Rinaldo D., Fils-Lycaon B., Mbéguié-A-Mbéguié D.. 2014. In : M.J. Amiot-Carlin, G Fayard, Bhimanagouda S. Patil (eds.). Proceedings of the IIIrd international Symposium on Human Health Effects of Fruits and Vegetables, FAVHEALTH 2009 : Avignon, France, October 18-21, 2009. Leuven : ISHS, p. 261-268. (Acta horticulturae, 1040). International Symposium on Human Health Effects of Fruits and Vegetables. 3, 2009-10-18/2009-10-21, Avignon (France).

DOI: 10.17660/ActaHortic.2014.1040.36

Today¿s consumers are more and more concerned with foods containing components that are providing health benefit, such as polyphenols, vitamins and carotenoids. The contribution of these components to health benefit in plant-derived food has often been related to their antioxidant properties. Most studies on these components in fruits have been carried out in temperate countries. Less is known about them in fruits from tropical areas, whereas the international trading of tropical fruits is developing. This paper summarizes knowledge on polyphenols, vitamin C and carotenoids in tropical fruits in relation to their measured antioxidant activity. Data on the composition of these fruits in vitamins have been recently published. Less information is available on their total phenolic content and their phenolic composition. A statistical analysis including data on various tropical fruits has shown that the correlation coefficient between antioxidant activity and total phenolic content was 0.96. The corresponding coefficient for ascorbic acid amounted 0.23 to 0.35, depending on the method used to measure the antioxidant activity. It is noticeable that in acerola (Malpighia emarginata) and guava (Psidium guajava), which exhibit the highest antioxidant activity, this activity is highly linked to both total phenolic and ascorbic acid contents. Antioxidant activity was shown to be negatively correlated to carotenoid content in guava. However, it is generally not clear which compounds are responsible for the antioxidant properties of tropical fruits, as they have rarely been simultaneously analyzed for their composition in all these components and their antioxidant activity. Moreover, total phenolic, ascorbic acid and carotenoid contents may be highly influenced by cultivars, as suggested in mango and guava pulp. The effects of the development and maturation stages and of postharvest storage conditions on these components and on antioxidant activity in tropical fruits still need to be investigated.

> **Questions to answer**
- 1) Name every fruit the passage on antioxidants in tropical fruits mentions by its specific name.
- 2) Retype the passage on antioxidants in tropical fruits from "Rinaldo D., Fils-Lycaon" to "2009-10-18/2009-10-21, Avignon (France).".

[Images with bounding boxes]
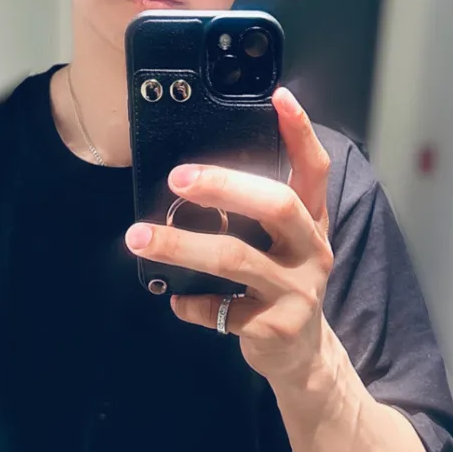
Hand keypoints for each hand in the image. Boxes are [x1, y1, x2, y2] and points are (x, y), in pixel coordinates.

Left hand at [125, 88, 335, 383]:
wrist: (303, 355)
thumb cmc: (281, 283)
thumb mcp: (281, 244)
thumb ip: (255, 214)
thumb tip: (195, 180)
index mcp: (312, 221)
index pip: (314, 168)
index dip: (299, 132)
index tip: (278, 96)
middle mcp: (313, 250)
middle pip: (276, 204)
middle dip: (224, 186)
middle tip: (177, 179)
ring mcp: (298, 290)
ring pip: (236, 257)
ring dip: (181, 245)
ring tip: (139, 237)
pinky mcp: (276, 327)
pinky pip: (222, 310)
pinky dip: (191, 303)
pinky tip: (176, 300)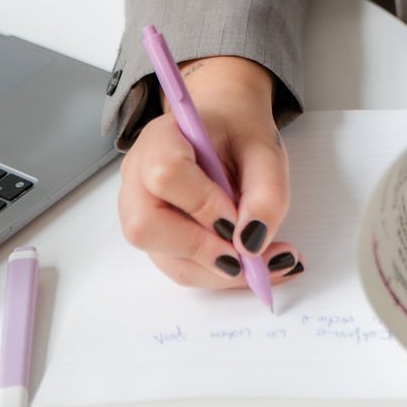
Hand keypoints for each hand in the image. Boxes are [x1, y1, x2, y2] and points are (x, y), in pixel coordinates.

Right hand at [119, 55, 300, 289]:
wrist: (227, 132)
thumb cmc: (240, 135)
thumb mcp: (267, 152)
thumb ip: (267, 193)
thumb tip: (251, 244)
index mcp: (161, 138)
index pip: (165, 174)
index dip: (201, 204)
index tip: (238, 220)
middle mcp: (137, 176)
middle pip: (146, 227)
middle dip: (204, 251)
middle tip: (253, 257)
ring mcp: (139, 211)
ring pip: (166, 259)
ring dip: (220, 272)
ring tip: (268, 264)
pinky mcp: (156, 239)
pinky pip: (181, 268)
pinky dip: (220, 274)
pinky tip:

> **List of answers**
- 1) Acerola, guava, mango

- 2)
Rinaldo D., Fils-Lycaon B., Mbéguié-A-Mbéguié D.. 2014. In : M.J. Amiot-Carlin, G Fayard, Bhimanagouda S. Patil (eds.). Proceedings of the IIIrd international Symposium on Human Health Effects of Fruits and Vegetables, FAVHEALTH 2009 : Avignon, France, October 18-21, 2009. Leuven : ISHS, p. 261-268. (Acta horticulturae, 1040). International Symposium on Human Health Effects of Fruits and Vegetables. 3, 2009-10-18/2009-10-21, Avignon (France).